抜粋した文章:

2009年12月30日

久しぶり!な『暮しの手帳』

子供の頃、近所の図書館に行くのが好きだった。
一日4冊しか借りられないんだけど、夏休みとかは朝一番に図書館で江戸川乱歩ものとかを四冊目一杯借りてきて、夕方までに全部読んで、また4冊借りたりした。

そんなわけで、その木造の図書館は自分の遊び場みたいなものだった。貸し出し担当のおじさんにはいつも可愛がってもらったし、ここで、いろんな本を、とりあえず物怖じせずに開いてみることを学んだ。
2階のものおきになっている部屋には、(たぶん昔貸し出ししていたんだろう)ドーナツ盤があって、古いフォークやクラシックがたくさんあったのを思い出す。

こんな場所で知り合ったのが『暮しの手帳』。小学生には縁のない話ばかりだったが、結構気にいって、いつも読んでいた。
最近はとんとご無沙汰だったのだけど、先日、静岡の伊勢丹裏の喫茶店「OAK」で再び出会った。





久しぶりに会った『暮しの手帳』は、もう活版印刷ではなくなっていたようだけど、そして内容も少しずつアップデートされてはいたけど、相変わらずの落ち着いた空気を閉じ込めていた。

記録一覧:

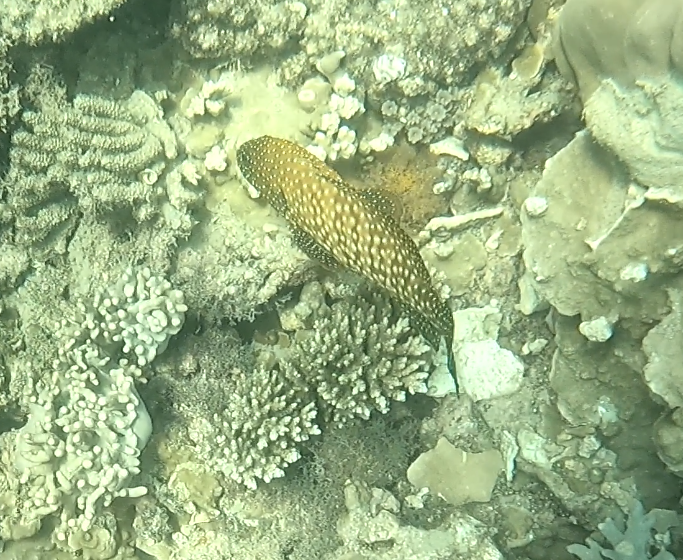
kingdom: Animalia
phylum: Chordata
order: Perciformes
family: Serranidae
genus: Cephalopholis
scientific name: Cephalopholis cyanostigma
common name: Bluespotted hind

やること:
(A) 『暮しの手帳』の思い出話を2文でまとめてください。
(B) 『暮しの手帳』の思い出話の、この後に続く部分を書いてください。

解答:
(A) 子供の頃、書き手は近所の木造の図書館を遊び場のようにして本を借りて読み、そこで知った『暮しの手帳』を、小学生には縁のない話ばかりなのに気に入っていつも読んでいた。最近はご無沙汰だったが、静岡の伊勢丹裏の喫茶店「OAK」で再会した『暮しの手帳』は、活版印刷ではなくなっていたようで内容も少しずつアップデートされていたものの、相変わらずの落ち着いた空気を閉じ込めていた。

(B)
表紙を開くと、冒頭が編み物特集。宮本三郎の油絵だ。
いきなりグッとくるなあ。






私は編み物は全然できないのだけれど、実家が毛糸を扱っていたので、こういう頁はツボだ。





こんなふうに、新型の洗濯物干し、みたいなちょっとした暮らしの知恵コラムも健在だし、、、、、






もちろん、ちょっと気を抜けばびしっと叱られる「教養」もある。
一流のレストランでは、予約していないと席が空いていても断られることがある、とチクリと刺したあとで、「自分の好き嫌いや、食事の目的を知らせるとお店側もやりやすい」という、とても実用的なアドバイスが続く。




感心したのはこのコラム。


しゃれた英語エッセイの翻訳では定評のある常盤新平さんだけど、、、



「料理や食事の英語が難しい。短い囲み記事なのだが、十回以上も辞書を引く」なんて書いてあって、常盤さんでもそうなんだ、、と、ちょっと安心したりする。






藤森さんの影絵の本。こうした色使いや造本は、はっきりと「暮らしの手帳」色があって、なつかしくも美しい。
(ふと思ったけど、この写真って、本を⇒雑誌のために撮影して⇒その頁を私が接写、という入れ子構造ですね。いや、余談でした)




でも、もちろん新陳代謝もあって。


あらら、近田春夫せんせいじゃありませんか。

うーん、暮しの手帳、侮るべからず!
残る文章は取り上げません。